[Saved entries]
---
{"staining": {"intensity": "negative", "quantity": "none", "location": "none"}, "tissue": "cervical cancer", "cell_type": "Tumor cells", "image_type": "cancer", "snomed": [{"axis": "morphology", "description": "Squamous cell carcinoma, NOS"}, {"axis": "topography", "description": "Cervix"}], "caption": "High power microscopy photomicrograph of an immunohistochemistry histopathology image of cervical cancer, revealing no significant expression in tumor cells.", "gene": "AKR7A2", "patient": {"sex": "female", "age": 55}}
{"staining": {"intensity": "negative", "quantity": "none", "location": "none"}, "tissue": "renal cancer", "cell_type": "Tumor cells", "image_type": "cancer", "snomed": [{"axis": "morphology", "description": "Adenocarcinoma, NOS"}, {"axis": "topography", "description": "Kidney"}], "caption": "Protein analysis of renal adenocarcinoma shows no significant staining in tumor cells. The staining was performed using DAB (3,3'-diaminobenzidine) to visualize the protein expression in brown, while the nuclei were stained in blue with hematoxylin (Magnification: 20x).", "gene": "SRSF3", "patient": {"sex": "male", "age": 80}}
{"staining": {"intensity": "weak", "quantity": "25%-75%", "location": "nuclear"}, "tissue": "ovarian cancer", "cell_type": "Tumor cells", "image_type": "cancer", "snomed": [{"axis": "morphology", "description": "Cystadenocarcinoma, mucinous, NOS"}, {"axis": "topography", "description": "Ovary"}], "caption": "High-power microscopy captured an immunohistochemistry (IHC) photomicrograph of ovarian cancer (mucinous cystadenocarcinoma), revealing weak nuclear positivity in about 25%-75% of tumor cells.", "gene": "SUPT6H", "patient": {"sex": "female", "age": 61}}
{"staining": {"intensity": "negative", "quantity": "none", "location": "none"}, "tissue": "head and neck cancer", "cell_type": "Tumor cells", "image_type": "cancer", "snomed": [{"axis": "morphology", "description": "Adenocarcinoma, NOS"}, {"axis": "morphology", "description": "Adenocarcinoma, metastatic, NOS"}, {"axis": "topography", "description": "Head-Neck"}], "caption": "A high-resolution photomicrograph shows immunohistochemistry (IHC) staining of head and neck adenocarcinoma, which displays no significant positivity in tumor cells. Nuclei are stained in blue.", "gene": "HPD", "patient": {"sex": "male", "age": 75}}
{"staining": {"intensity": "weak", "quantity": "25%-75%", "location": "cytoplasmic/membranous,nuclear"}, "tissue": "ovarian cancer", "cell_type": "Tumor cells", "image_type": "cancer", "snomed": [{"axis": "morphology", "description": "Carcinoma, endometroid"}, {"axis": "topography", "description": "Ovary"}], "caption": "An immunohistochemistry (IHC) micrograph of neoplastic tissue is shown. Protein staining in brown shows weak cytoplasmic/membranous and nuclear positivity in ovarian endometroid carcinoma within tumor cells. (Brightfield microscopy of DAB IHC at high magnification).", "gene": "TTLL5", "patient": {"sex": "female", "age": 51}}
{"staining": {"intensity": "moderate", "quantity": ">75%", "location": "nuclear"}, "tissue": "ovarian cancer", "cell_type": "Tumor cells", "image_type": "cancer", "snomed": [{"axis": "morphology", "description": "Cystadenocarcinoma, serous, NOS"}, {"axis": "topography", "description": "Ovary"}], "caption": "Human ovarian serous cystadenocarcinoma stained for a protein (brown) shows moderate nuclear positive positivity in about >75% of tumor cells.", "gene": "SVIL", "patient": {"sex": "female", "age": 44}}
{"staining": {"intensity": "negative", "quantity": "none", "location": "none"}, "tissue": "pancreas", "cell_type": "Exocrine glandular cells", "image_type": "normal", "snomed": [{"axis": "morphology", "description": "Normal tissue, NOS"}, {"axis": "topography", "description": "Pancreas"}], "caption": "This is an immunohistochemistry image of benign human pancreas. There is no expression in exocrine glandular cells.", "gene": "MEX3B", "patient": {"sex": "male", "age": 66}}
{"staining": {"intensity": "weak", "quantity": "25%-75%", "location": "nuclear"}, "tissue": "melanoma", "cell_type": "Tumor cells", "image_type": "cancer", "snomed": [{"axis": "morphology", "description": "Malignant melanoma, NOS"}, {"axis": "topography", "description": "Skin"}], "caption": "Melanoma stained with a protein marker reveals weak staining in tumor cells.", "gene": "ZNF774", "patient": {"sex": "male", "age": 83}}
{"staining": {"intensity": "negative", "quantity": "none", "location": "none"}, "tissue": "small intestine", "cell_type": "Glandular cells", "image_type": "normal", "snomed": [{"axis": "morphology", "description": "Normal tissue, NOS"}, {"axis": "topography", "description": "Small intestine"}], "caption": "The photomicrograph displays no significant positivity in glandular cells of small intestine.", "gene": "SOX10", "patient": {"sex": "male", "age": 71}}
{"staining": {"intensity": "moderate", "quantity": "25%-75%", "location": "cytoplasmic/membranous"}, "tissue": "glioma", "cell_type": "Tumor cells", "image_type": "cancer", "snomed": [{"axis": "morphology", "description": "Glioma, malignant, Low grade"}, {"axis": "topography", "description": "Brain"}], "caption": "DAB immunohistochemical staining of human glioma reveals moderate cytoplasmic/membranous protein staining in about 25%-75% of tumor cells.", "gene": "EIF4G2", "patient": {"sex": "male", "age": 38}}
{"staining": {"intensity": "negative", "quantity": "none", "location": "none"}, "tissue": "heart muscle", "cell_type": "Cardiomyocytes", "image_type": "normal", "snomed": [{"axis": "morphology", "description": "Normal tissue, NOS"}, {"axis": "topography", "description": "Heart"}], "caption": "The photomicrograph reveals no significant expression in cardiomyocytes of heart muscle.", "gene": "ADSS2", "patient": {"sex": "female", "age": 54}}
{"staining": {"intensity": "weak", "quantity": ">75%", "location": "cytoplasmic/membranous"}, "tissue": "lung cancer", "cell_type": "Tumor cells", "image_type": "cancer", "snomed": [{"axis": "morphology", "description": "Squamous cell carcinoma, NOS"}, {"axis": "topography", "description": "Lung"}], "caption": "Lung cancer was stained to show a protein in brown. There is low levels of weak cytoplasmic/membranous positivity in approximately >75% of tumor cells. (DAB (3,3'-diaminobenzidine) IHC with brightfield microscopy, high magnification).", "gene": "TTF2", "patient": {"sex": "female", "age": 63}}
---
● Task directions: Scan the data, and report each line that uses the word "moderate".

● Task result:
{"staining": {"intensity": "moderate", "quantity": ">75%", "location": "nuclear"}, "tissue": "ovarian cancer", "cell_type": "Tumor cells", "image_type": "cancer", "snomed": [{"axis": "morphology", "description": "Cystadenocarcinoma, serous, NOS"}, {"axis": "topography", "description": "Ovary"}], "caption": "Human ovarian serous cystadenocarcinoma stained for a protein (brown) shows moderate nuclear positive positivity in about >75% of tumor cells.", "gene": "SVIL", "patient": {"sex": "female", "age": 44}}
{"staining": {"intensity": "moderate", "quantity": "25%-75%", "location": "cytoplasmic/membranous"}, "tissue": "glioma", "cell_type": "Tumor cells", "image_type": "cancer", "snomed": [{"axis": "morphology", "description": "Glioma, malignant, Low grade"}, {"axis": "topography", "description": "Brain"}], "caption": "DAB immunohistochemical staining of human glioma reveals moderate cytoplasmic/membranous protein staining in about 25%-75% of tumor cells.", "gene": "EIF4G2", "patient": {"sex": "male", "age": 38}}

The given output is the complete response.